» **Brief**: Work through the data below and copy out every line where "status" is found.

Exercise data START

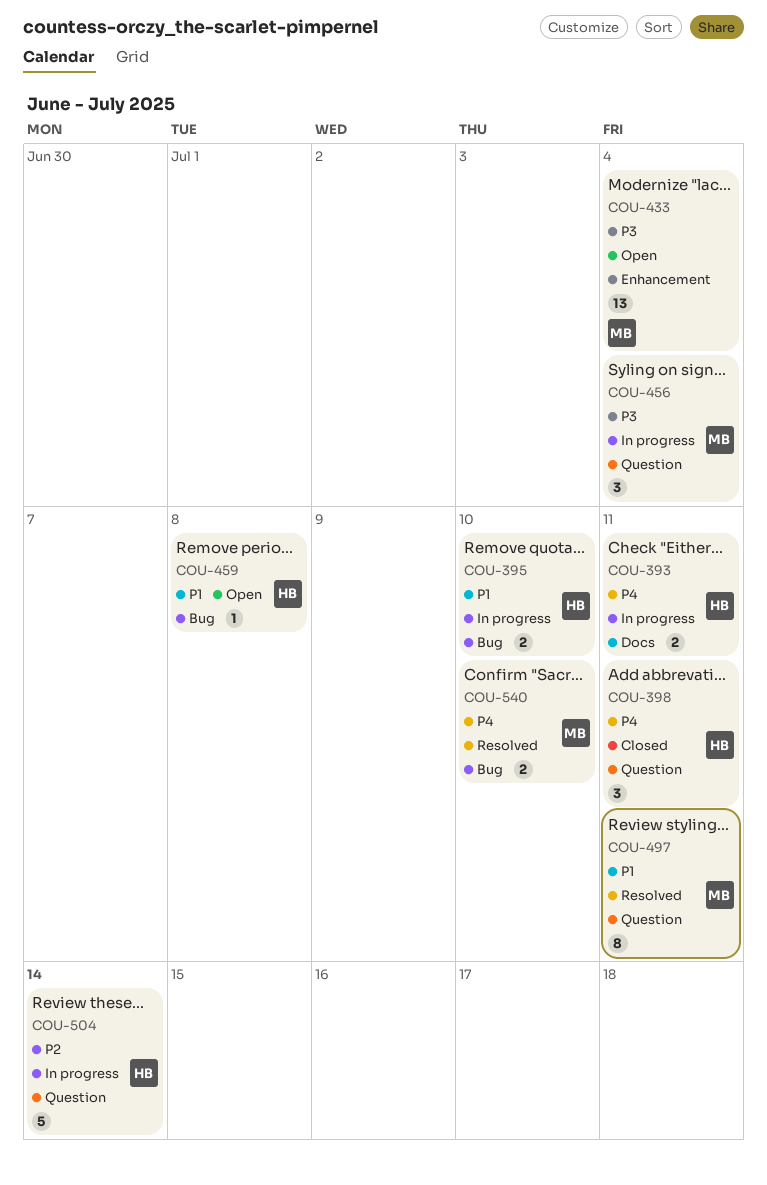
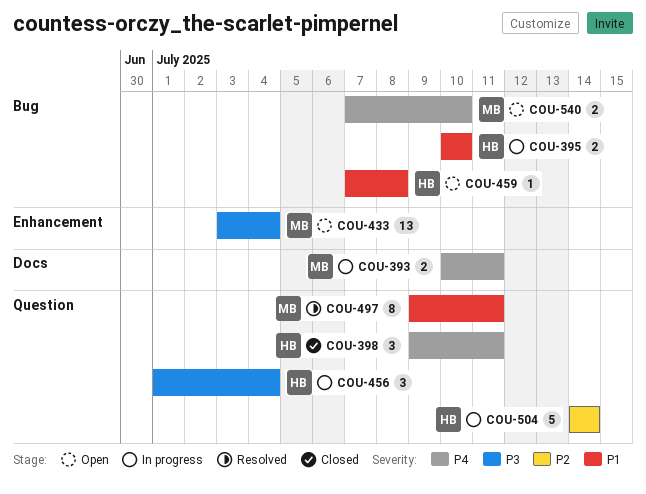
COU-393, owner: HB -> MB
COU-456, owner: MB -> HB
COU-540, status: Resolved -> Open

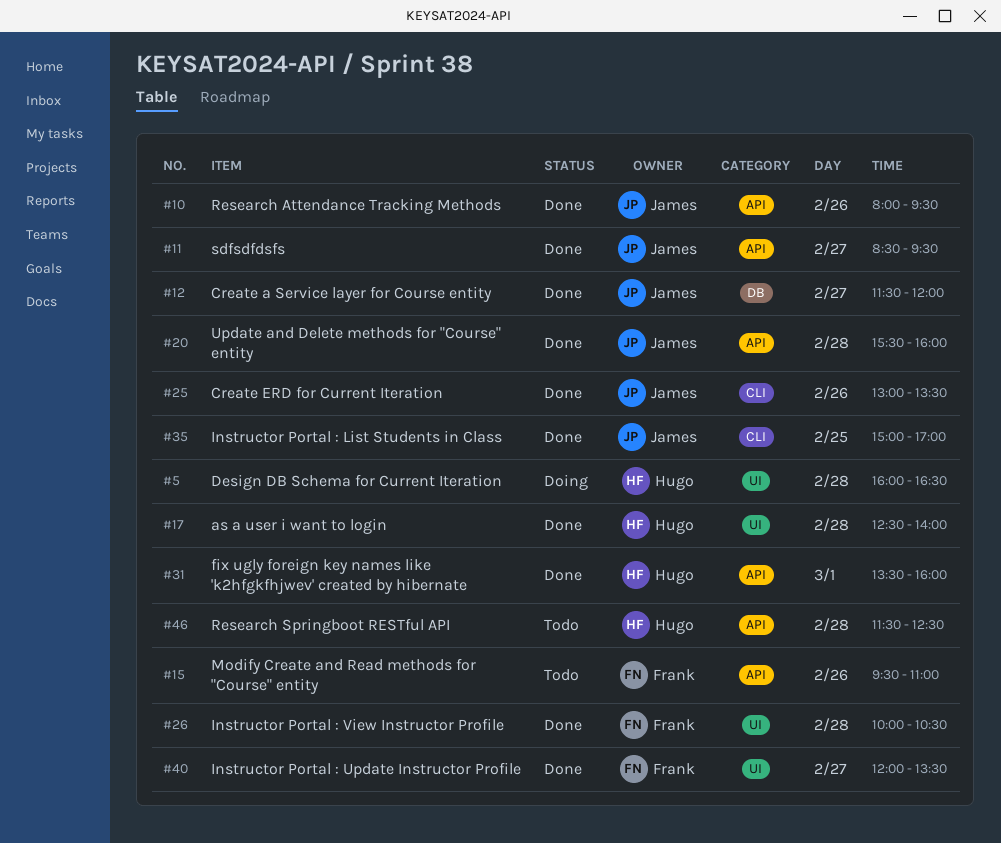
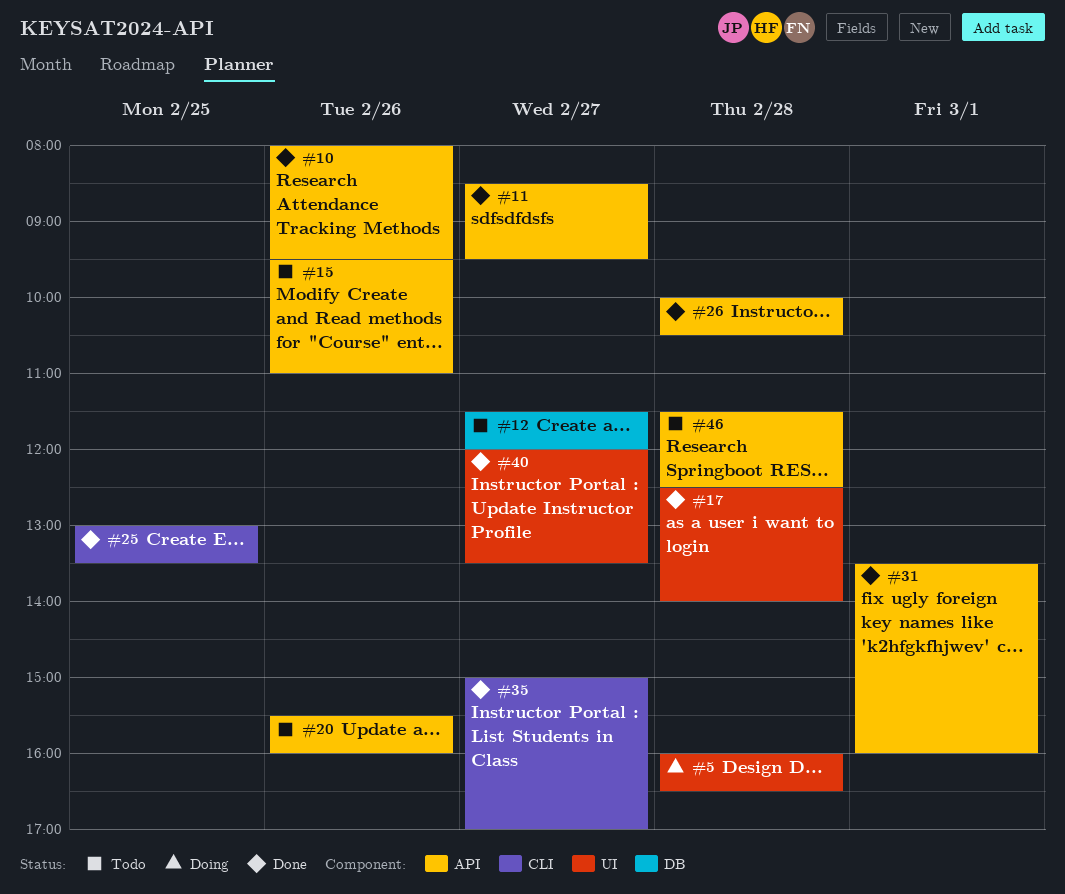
#12, status: Done -> Todo
#20, status: Done -> Todo
#20, day: Feb 28 -> Feb 26
#25, day: Feb 26 -> Feb 25
#26, label: UI -> API
#35, day: Feb 25 -> Feb 27

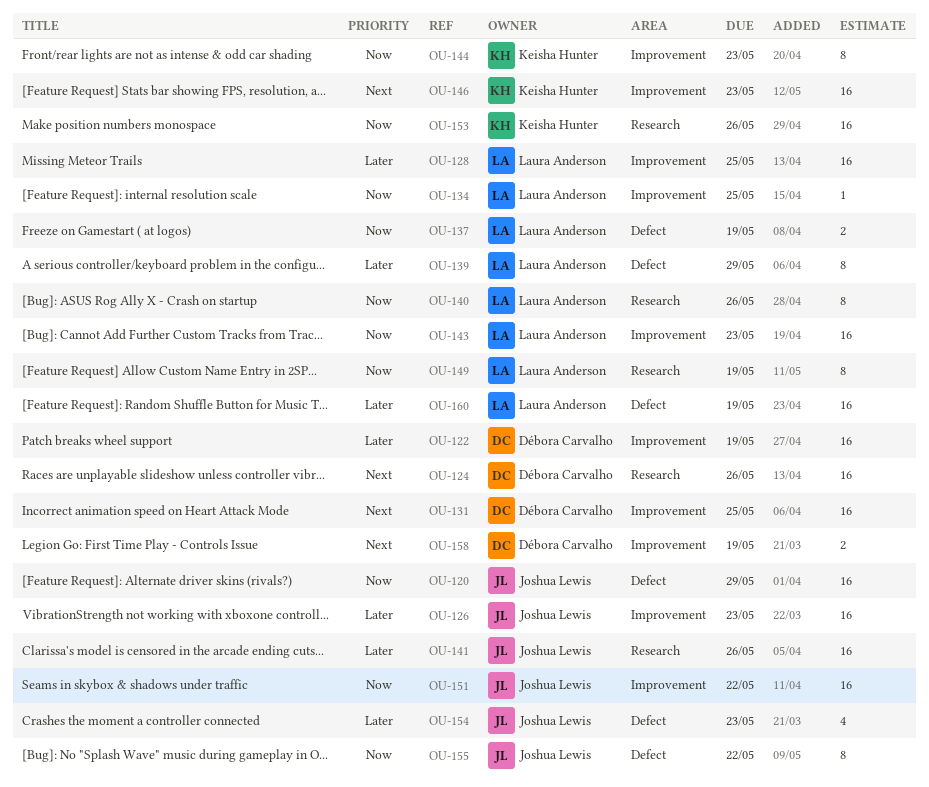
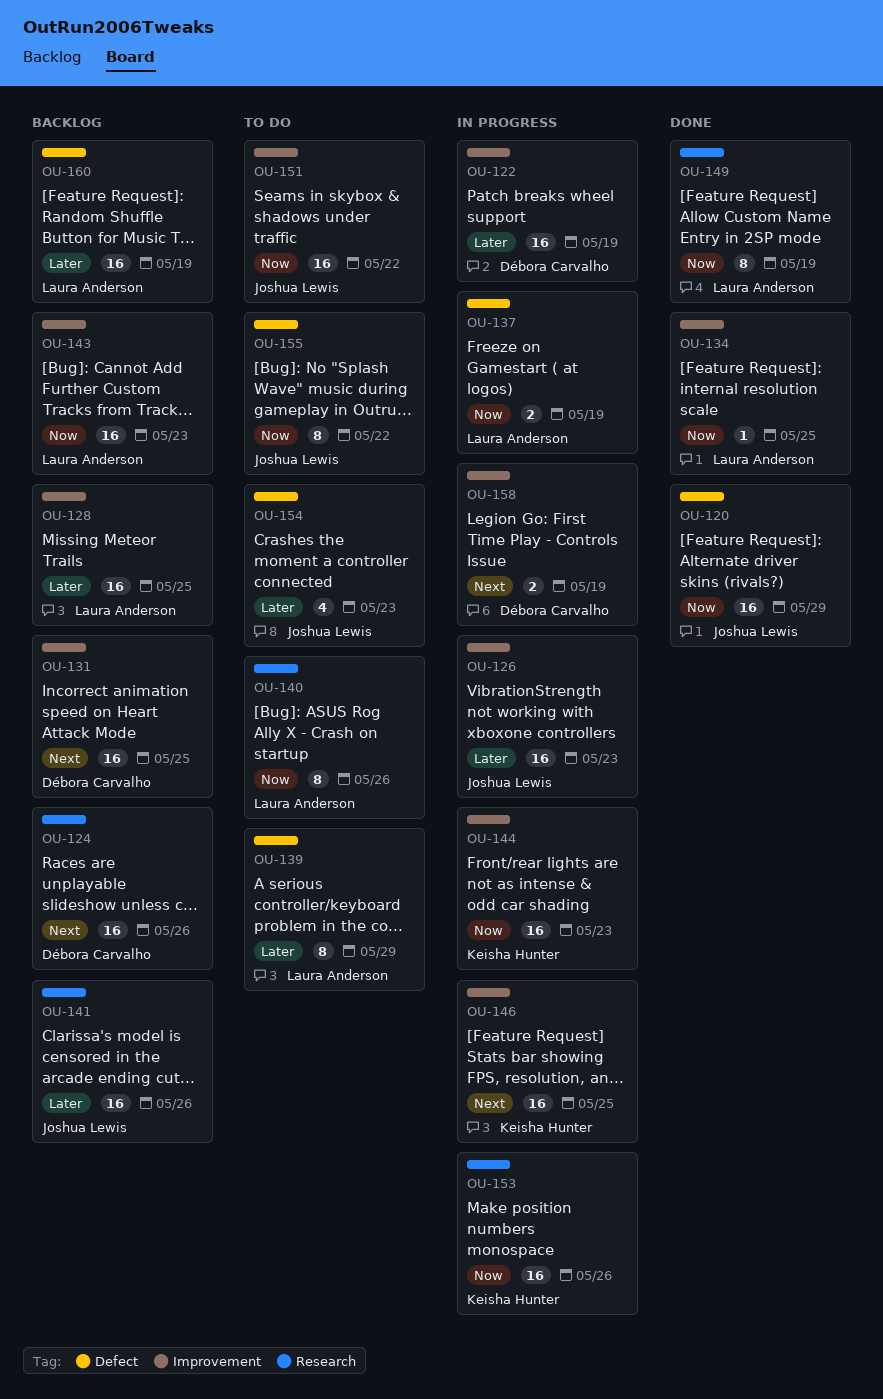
OU-144, estimate: 8 -> 16
OU-146, due: May 23 -> May 25

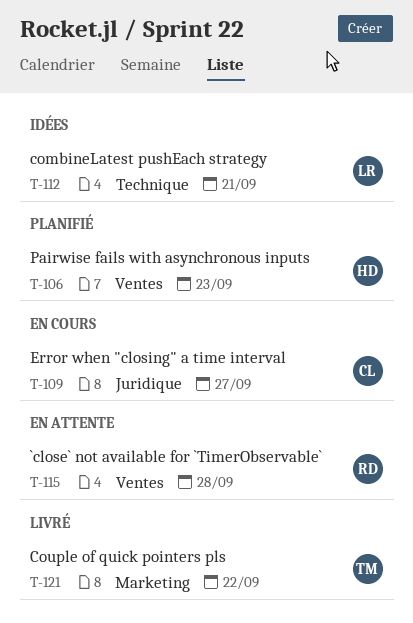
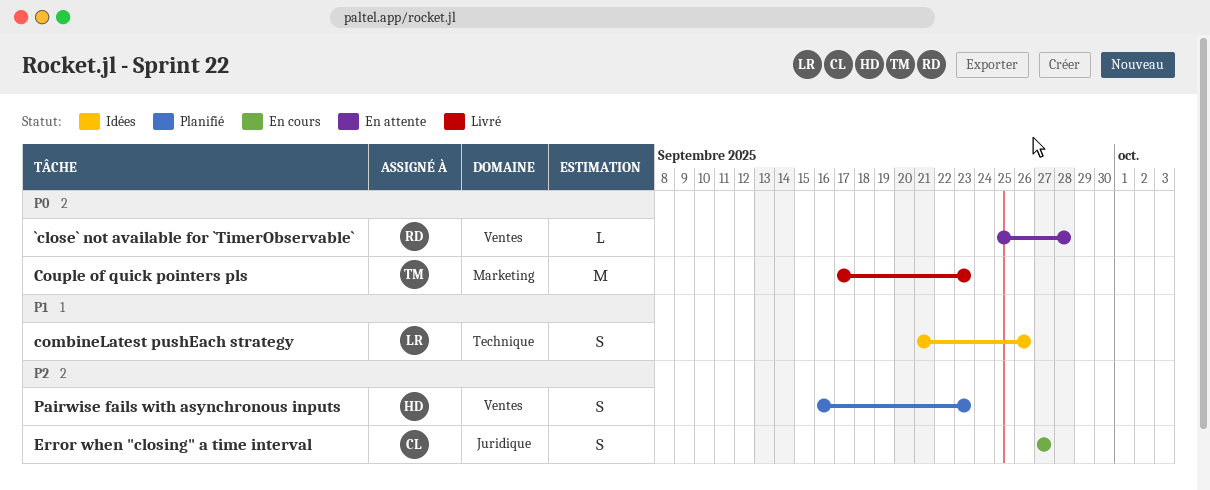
combineLatest pushEach strategy, due: Sep 21 -> Sep 26
Couple of quick pointers pls, due: Sep 22 -> Sep 23

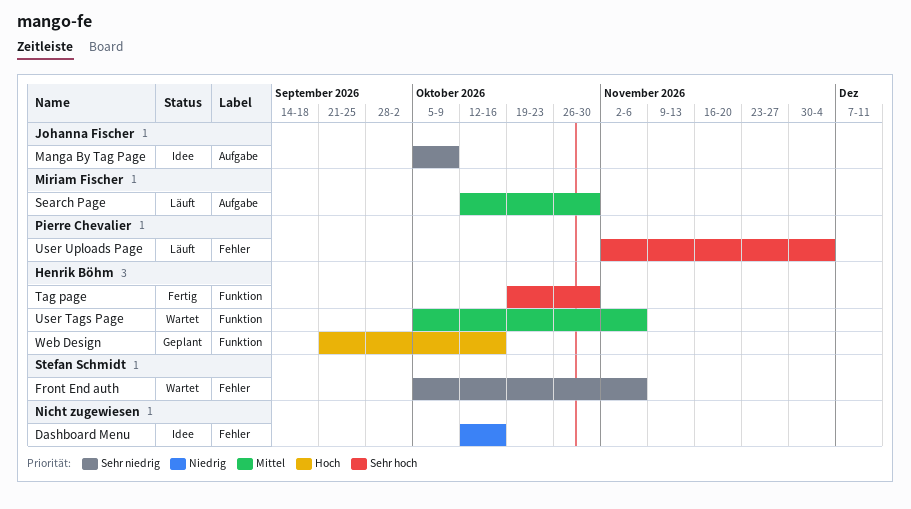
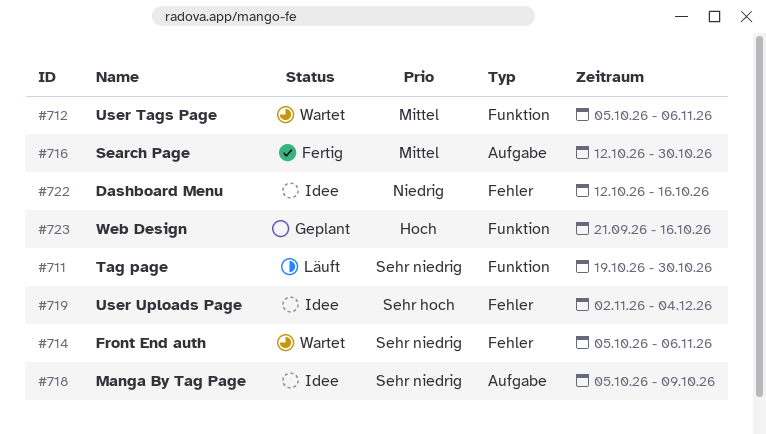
Search Page, status: Läuft -> Fertig
Tag page, status: Fertig -> Läuft
Tag page, priority: Sehr hoch -> Sehr niedrig
User Uploads Page, status: Läuft -> Idee

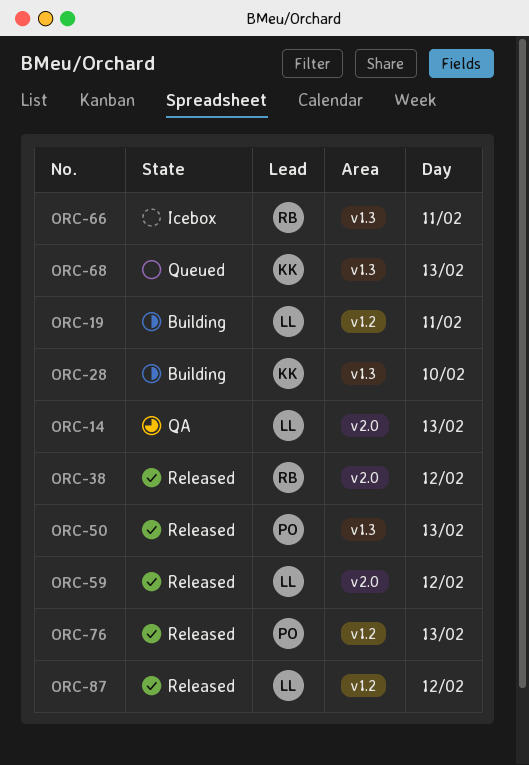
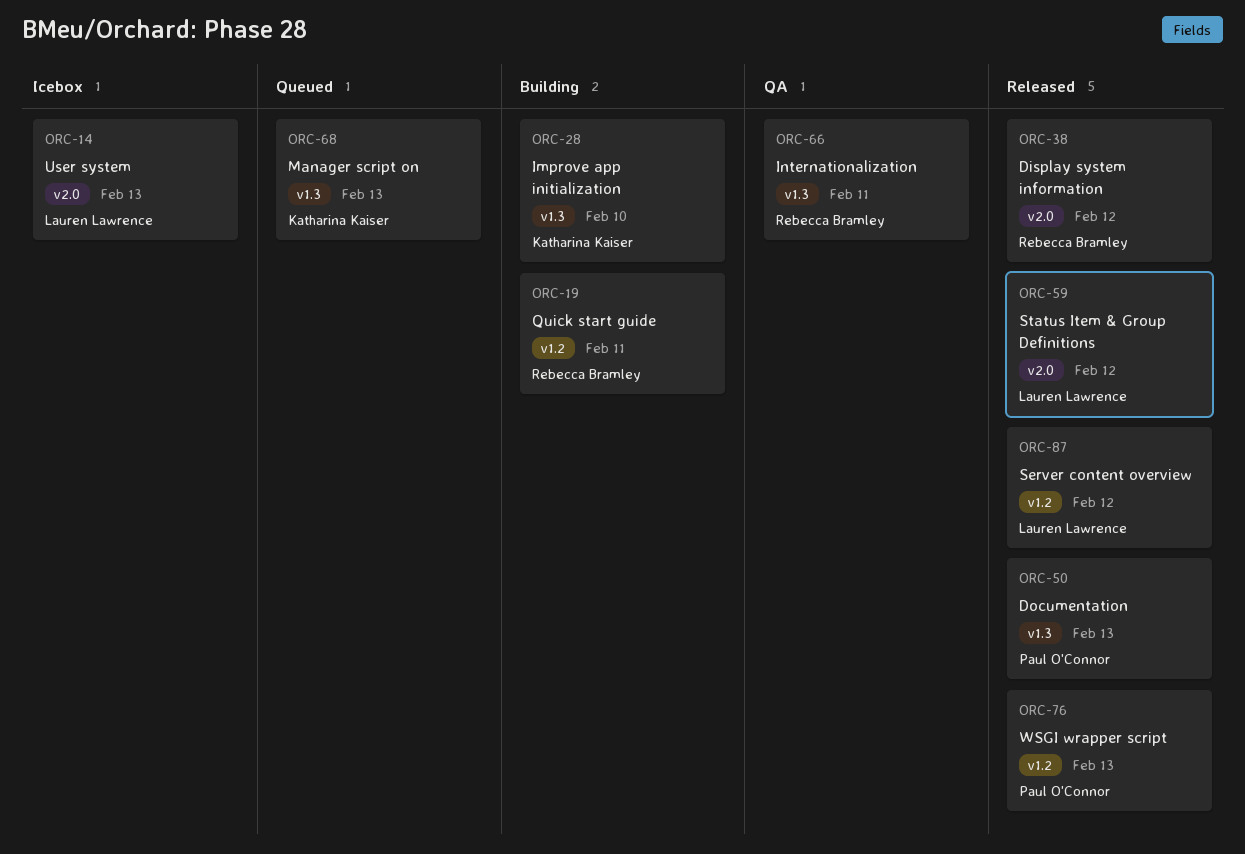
ORC-14, status: QA -> Icebox
ORC-19, owner: Lauren Lawrence -> Rebecca Bramley
ORC-66, status: Icebox -> QA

Exercise data END

» **Your response**:
COU-540, status: Resolved -> Open
#12, status: Done -> Todo
#20, status: Done -> Todo
Search Page, status: Läuft -> Fertig
Tag page, status: Fertig -> Läuft
User Uploads Page, status: Läuft -> Idee
ORC-14, status: QA -> Icebox
ORC-66, status: Icebox -> QA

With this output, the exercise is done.